-------- DATA SUPPLIED --------
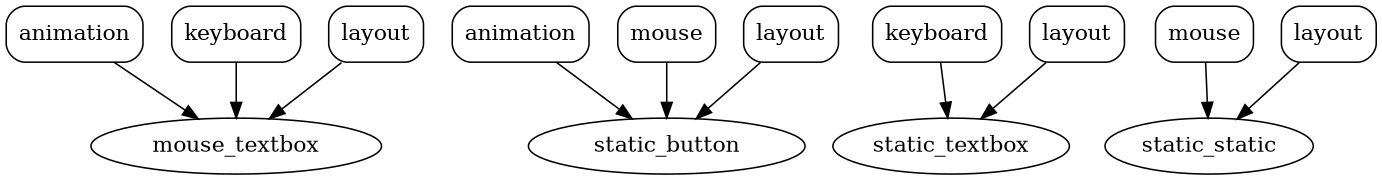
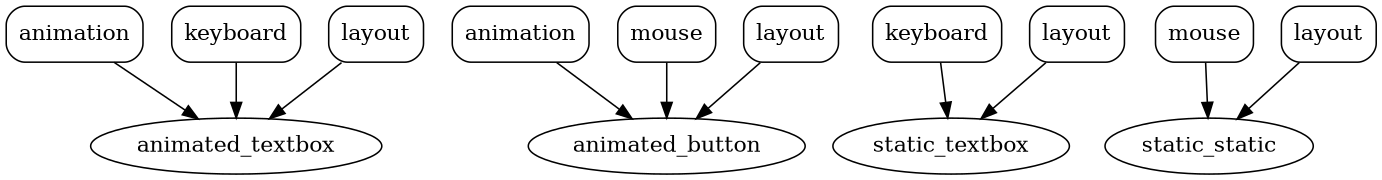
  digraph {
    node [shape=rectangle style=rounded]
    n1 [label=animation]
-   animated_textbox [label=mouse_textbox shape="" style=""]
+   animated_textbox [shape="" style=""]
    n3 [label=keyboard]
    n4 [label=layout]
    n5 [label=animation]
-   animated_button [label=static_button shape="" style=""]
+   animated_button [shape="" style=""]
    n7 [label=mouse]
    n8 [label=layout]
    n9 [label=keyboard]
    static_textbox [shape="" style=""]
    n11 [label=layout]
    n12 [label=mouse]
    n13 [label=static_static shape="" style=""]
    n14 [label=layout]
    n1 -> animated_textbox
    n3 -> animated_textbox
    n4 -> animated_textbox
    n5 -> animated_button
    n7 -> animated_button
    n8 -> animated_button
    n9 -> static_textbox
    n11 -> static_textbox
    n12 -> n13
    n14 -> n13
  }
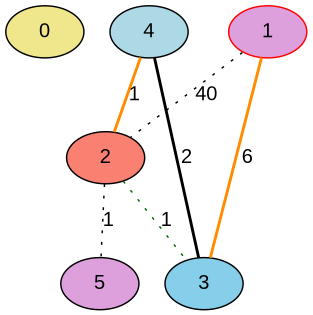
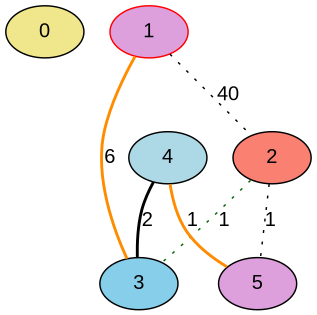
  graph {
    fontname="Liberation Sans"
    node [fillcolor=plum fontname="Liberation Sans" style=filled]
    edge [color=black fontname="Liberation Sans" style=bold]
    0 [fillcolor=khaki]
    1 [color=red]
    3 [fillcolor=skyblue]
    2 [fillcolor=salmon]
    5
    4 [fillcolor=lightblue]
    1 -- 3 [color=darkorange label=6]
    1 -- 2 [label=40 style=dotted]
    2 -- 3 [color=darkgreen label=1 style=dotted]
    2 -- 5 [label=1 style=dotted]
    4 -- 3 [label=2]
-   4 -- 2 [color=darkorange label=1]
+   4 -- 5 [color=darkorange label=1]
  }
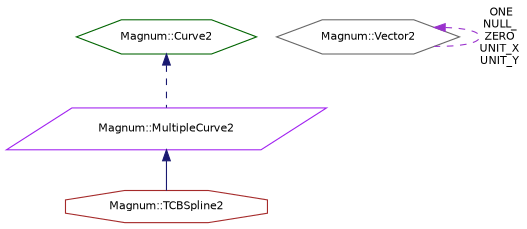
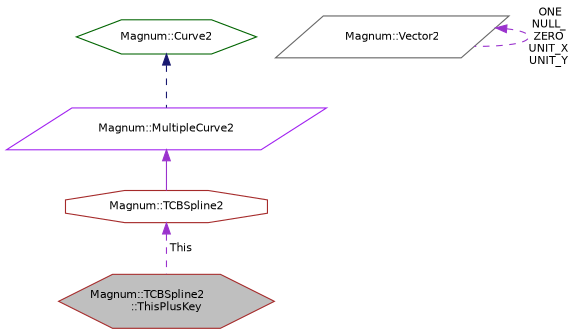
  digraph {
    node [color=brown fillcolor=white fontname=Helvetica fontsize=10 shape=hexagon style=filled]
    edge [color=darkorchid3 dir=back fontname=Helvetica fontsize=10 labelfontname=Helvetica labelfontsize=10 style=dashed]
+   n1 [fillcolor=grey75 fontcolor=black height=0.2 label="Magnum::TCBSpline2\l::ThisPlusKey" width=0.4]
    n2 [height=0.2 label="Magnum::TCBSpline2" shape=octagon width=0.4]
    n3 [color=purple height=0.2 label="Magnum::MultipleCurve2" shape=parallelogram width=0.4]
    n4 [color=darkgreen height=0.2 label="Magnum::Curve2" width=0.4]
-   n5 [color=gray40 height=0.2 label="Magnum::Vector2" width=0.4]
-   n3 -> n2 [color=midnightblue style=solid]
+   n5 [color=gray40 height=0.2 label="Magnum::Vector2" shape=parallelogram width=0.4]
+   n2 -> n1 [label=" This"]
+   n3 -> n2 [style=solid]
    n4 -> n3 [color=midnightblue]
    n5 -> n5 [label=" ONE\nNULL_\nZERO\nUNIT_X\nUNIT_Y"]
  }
--------
- SET TASK -
Rewrite the material from its start through the line that has "n5 [label=animation]", changing "keyboard" to "touch" and keeping everything else the same. Leave out the pictures and give only those lines.

- THE RESPONSE -
  digraph {
    node [shape=rectangle style=rounded]
    n1 [label=animation]
-   animated_textbox [label=mouse_textbox shape="" style=""]
+   animated_textbox [shape="" style=""]
    n3 [label=touch]
    n4 [label=layout]
    n5 [label=animation]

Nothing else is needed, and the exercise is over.